On the other hand, it’s straightforward to parallelize the most time consuming part of the algorithm, the computation of the betweenness changes inside the affected component. As the \(\delta \) values respect to affected sources are computed independently, this computations could be done by different nodes in a parallel environment. In this environment, good speedups are expected, similar to those in [7].

4 Experiments

We experimentally evaluate the proposed algorithm by measuring time and memory, and comparing it with icentral, ibet and brandes. All algorithms were implemented in pure python, and graphs were stored and manipulated using the python library NetworkXFootnote 1. Algorithms were run on a GNU/Linux 64 bit machine, processor Intel(R) Core(TM) i3-4160 CPU @ 3.60 GHz, with 5 GBytes of main memory.

The datasets used for experimentation were taken from online sources, some of them being already referenced in [2] or [7]; p2p-Gnutella08, Wiki-Vote, and CollegeMsg, were taken from SNAP graphs collection. The description of the data is shown in Table 1.

Table 1. Statistics of graph datasets (lbc refers to largest biconnected component)

For each graph, we randomly selected 100 edges that were not already contained in the graph, and measured the average time and maximum memory used by each algorithm to update the betweenness of all nodes when each edge is inserted. In the case of algorithms that work with directed graphs, when testing on an undirected one, each edge was transformed into two edges, one for each possible direction. Results are shown in Table 2. Note it’s not possible to test icentral on directed graphs.

Table 2. Results, time given in seconds and memory in MBytes.

As expected, both our algorithm and icentral perform very similar, both in time and memory, and are consistently faster than brandes.

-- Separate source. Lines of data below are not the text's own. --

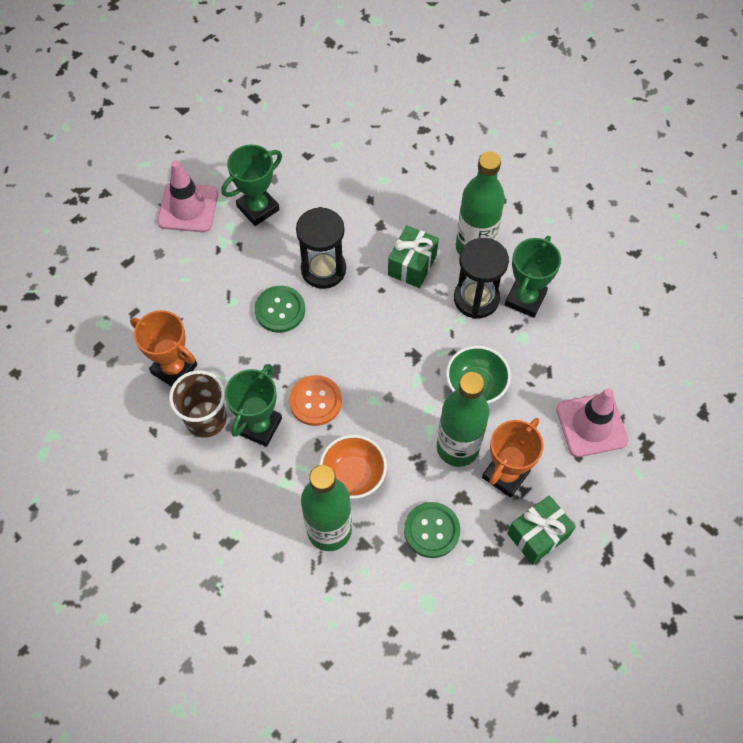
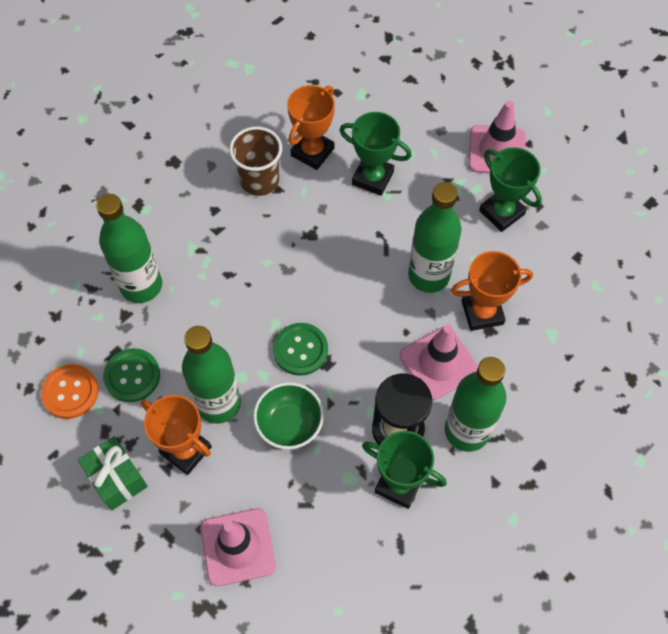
camera: 90 degrees right, 0 degrees up
green trophy [225,364,282,447] -> green trophy moved to [339,112,412,196]
green button [255,286,305,333] -> green button moved to [273,323,328,376]
orange button [289,375,342,426] -> orange button moved to [41,364,99,419]
black hourglass [296,207,346,289] -> green bottle [408,182,462,293]
orange bowl [319,435,387,499] -> none
green gift [388,225,439,288] -> pink traffic cone [400,325,478,400]
none -> orange trophy [451,251,533,331]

This speedup is highly dependent on the size of the affected component. Best performance respect to brandes was obtained in dataset Eva, where the number of nodes in the largest biconnected component is relatively small. On average, our algorithm is between 2 and 3 times faster than brandes.

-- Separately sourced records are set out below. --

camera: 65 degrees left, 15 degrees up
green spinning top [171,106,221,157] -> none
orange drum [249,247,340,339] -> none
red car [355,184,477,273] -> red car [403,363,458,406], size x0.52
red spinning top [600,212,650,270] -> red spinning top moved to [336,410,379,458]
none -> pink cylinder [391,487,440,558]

On the other hand, ibet is the fastest of all on most datasets, but it’s memory usage is very high, making it very expensive for graphs of tens of thousands of nodes. Also note, that for datasets like Eva, ibet is outperformed by algorithms icentral and our proposal, stressing the relevance of algorithms using the biconnected components decomposition.

5 Conclusions

In this work an algorithm for computing betweenness in incremental directed graphs has been proposed. Its memory usage is linear allowing it to scale to large graphs. It’s time complexity is similar to that of algorithm proposed in [7], despite of handling the more general case of directed graphs. Experiments have proven it can be a practical replacement of brandes for directed and undirected graphs, mostly when quadratic memory usage is not feasible due to large input.

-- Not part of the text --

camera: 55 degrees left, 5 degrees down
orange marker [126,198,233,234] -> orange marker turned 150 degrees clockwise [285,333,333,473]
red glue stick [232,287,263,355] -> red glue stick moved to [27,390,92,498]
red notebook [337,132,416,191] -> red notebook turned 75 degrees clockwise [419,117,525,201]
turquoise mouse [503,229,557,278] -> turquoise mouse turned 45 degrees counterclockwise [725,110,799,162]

As future work we plan to conduct experiments with a distributed and parallel implementation of the proposed algorithm. Also, we will extend the proposed algorithm to work with edge deletions. Moreover, it seems possible to apply some of the optimizations proposed in [2] to update betweenness values inside the affected biconnected component.